Data extract:
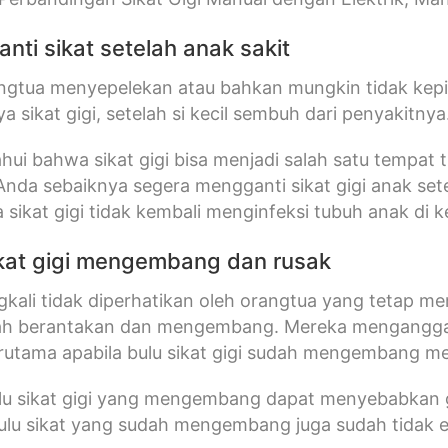
nti sikat setelah anak sakit
gtua menyepelekan atau bahkan mungkin tidak kepiki
a sikat gigi, setelah si kecil sembuh dari penyakitnya
ahui bahwa sikat gigi bisa menjadi salah satu tempat 
 Anda sebaiknya segera mengganti sikat gigi anak set
sikat gigi tidak kembali menginfeksi tubuh anak di k
ikat gigi mengembang dan rusak
ingkali tidak diperhatikan oleh orangtua yang tetap m
lah berantakan dan mengembang. Mereka menganggap
rutama apabila bulu sikat gigi sudah mengembang me
lu sikat gigi yang mengembang dapat menyebabkan gu
 bulu sikat yang sudah mengembang juga sudah tidak e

Work to be completed:
Would you return the records exactly, keeping out every picture?

Expected output:
nti sikat setelah anak sakit
gtua menyepelekan atau bahkan mungkin tidak kepiki
a sikat gigi, setelah si kecil sembuh dari penyakitnya
ahui bahwa sikat gigi bisa menjadi salah satu tempat 
 Anda sebaiknya segera mengganti sikat gigi anak set
sikat gigi tidak kembali menginfeksi tubuh anak di k
ikat gigi mengembang dan rusak
ingkali tidak diperhatikan oleh orangtua yang tetap m
lah berantakan dan mengembang. Mereka menganggap
rutama apabila bulu sikat gigi sudah mengembang me
lu sikat gigi yang mengembang dapat menyebabkan gu
 bulu sikat yang sudah mengembang juga sudah tidak e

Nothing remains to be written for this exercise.